─── Supplied material ───

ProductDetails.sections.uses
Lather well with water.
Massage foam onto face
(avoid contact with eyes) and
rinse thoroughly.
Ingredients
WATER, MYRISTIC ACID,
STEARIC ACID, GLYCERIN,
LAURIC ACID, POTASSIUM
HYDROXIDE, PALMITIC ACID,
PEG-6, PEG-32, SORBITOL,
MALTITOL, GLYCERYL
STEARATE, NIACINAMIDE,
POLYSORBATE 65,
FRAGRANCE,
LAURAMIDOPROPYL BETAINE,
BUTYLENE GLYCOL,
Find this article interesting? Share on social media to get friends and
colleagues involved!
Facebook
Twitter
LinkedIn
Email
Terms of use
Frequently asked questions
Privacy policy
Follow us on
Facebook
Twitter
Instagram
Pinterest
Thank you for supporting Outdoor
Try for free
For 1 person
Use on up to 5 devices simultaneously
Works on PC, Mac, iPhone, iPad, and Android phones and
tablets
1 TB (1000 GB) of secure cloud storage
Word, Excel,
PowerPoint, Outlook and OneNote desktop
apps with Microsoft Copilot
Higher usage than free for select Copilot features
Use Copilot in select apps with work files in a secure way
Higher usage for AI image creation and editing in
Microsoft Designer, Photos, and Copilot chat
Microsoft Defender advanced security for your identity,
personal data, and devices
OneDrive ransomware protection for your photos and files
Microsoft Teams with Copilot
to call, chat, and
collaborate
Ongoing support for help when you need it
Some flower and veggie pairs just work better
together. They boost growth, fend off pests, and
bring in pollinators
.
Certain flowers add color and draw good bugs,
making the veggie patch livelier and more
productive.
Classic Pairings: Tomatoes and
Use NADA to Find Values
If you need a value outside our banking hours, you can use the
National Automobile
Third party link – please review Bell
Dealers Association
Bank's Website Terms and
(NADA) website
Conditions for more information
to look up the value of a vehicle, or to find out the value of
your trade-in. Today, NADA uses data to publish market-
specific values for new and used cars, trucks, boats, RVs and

───

Brief: What lines of the data contain the string "files"? List them.

Task output:
Use Copilot in select apps with work files in a secure way
OneDrive ransomware protection for your photos and files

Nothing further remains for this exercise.